## [Task description]
Taking the line with "Identify the document" as the start, reproduce every line until the records end, exactly and with nothing added.

Source data:
»»
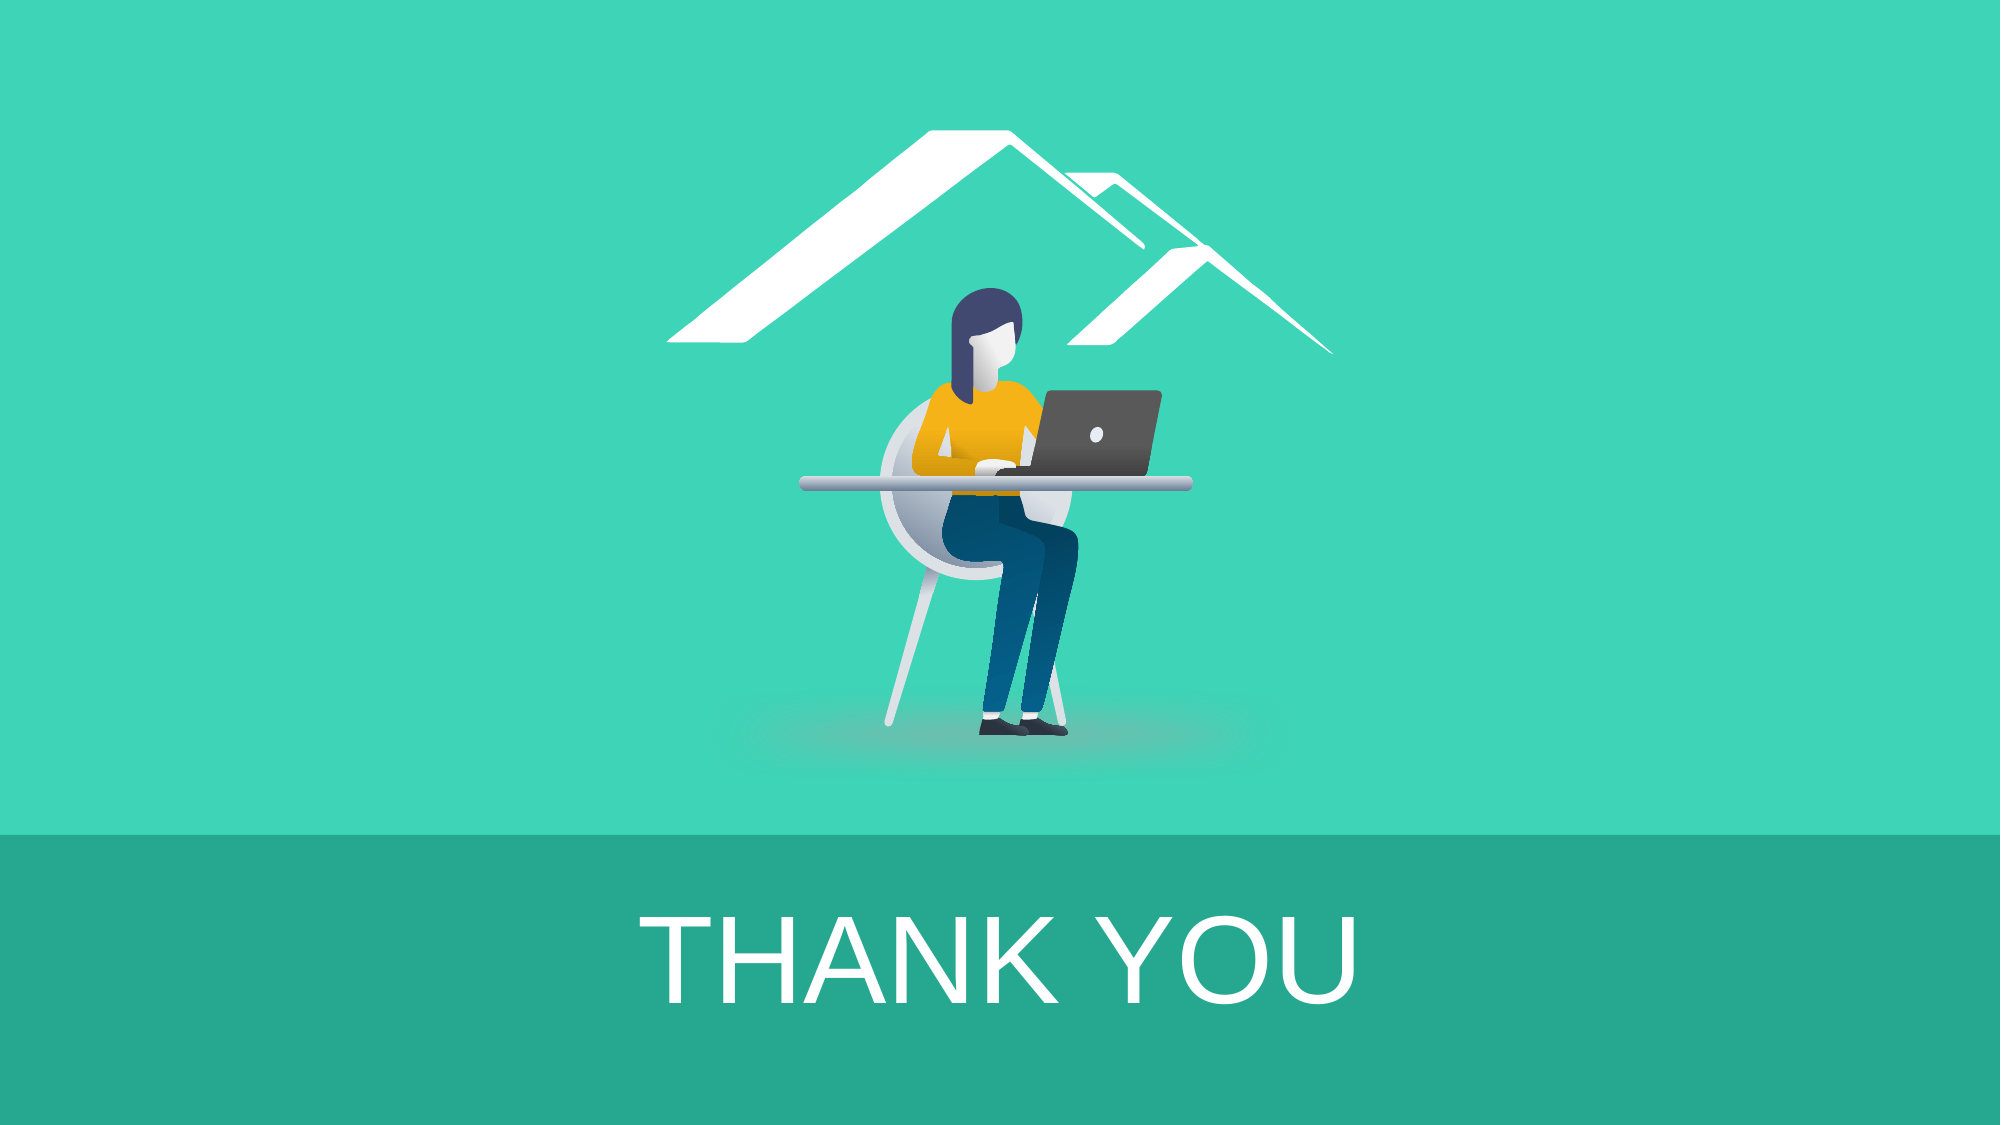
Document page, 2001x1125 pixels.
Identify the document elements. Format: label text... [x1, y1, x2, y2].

text_box THANK YOU [0, 871, 2000, 1036]
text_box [513, 287, 1487, 783]
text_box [666, 130, 1334, 355]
««
## [Exercise result]
Identify the document elements. Format: label text... [x1, y1, x2, y2].

text_box THANK YOU [0, 871, 2000, 1036]
text_box [513, 287, 1487, 783]
text_box [666, 130, 1334, 355]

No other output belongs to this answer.